Be sure you've marked the Map data cards field and have selected the correct source field for the object's email address.
Note: You'll want to select the Contact: Email field when you repeat this process for contacts.
Step 9 - Configuring the Auto-Sync
The Summary page can be a bit misleading, because you might not realize you need to schedule the auto-sync in this step. At the bottom of the summary, select the Schedule automatic data imports using these settings option, and configure the interval in which you'd like it to sync. You can configure it to run nightly, or at an interval as short as every 30 minutes.
Step 9 - Click Finish and Let it Sync
Once you click Finish you'll see a loading screen. Do not leave this screen. It may take quite a while to run for the first time because it's going to pull in all of the historical data. Just let it run until it finishes.
Step 10 - Repeat this process for creating the contact auto-sync.
Execute steps 1 - 10 again, but this time configuring it for syncing contacts instead of leads.
Note: If an error has occurred, you can access the auto-sync configurations by selecting the "Management" tab at the top - and selecting "Auto Syncs". You can then open an auto-sync and modify your field mapping, filter selections, and execution interval.
Part 4 - Confirming the Integration was Successful
You can confirm the integration was successful by either viewing the custom data object records, or creating a segment using the custom data object records.
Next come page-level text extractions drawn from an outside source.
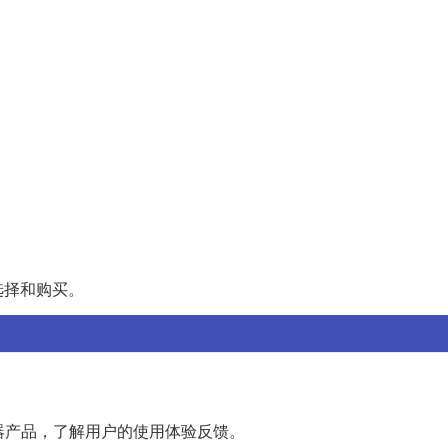
选择和购买。
听器产品，了解用户的使用体验反馈。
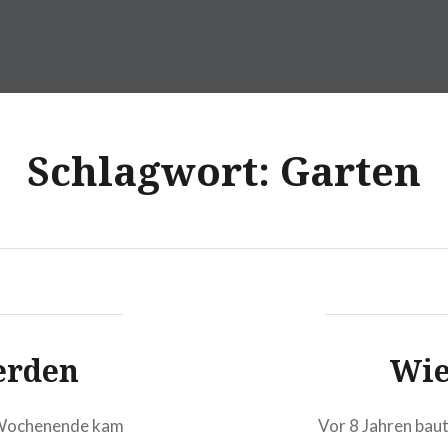
Schlagwort:
Garten
erden
Wie
 Wochenende kam
Vor 8 Jahren baut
I recommend first checking the custom data objects are populated and mapped to your contact records.
Step 1 - Confirm Custom Data Object Records are Populated
Go back to Contacts > Custom Objects.
Select the Salesforce Campaign Members custom object you created in Part 2 of this guide.
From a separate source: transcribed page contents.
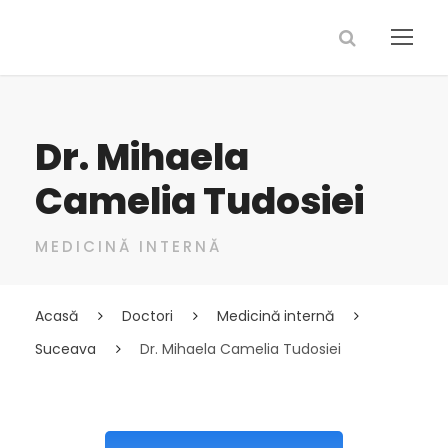
Dr. Mihaela
Camelia Tudosiei
MEDICINĂ INTERNĂ
Acasă
Doctori
Medicină internă
Suceava
Dr. Mihaela Camelia Tudosiei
You should see a number in the Total Number of Data Cards field.
Click the View Data Cards button.
You should see a listing of the data cards, and in the right-hand column the Mapped field should be Yes.
When you open a data card, the fields should be populated, and the mapped contact record should be displayed.
Step 2 - Segmenting on the Custom Object
Now that you've confirmed the custom object records populated successfully, and the records were successfully mapped to Eloqua contact records, you can segment on this data.
Inside of a segment choose the Has Linked Record in Custom Object filter criteria.
Double-click the placed filter criteria, and select the Salesforce Campaign Members custom object you created.
You can then add up to three filter criteria to search for the specific custom objects records you want to segment on.
Custom objects are a powerful tool for evolving your Eloqua environment to a truly robust system for creating intelligent segments, nurture campaigns, and programs. You can use custom objects for a wide variety of use cases, from campaign member tracking, to product usage tracking, to referrer source tracking. If you have a highly customized Salesforce environment, custom objects can be a great way of porting over the custom objects from Salesforce into Eloqua for easy segmentation and scoring.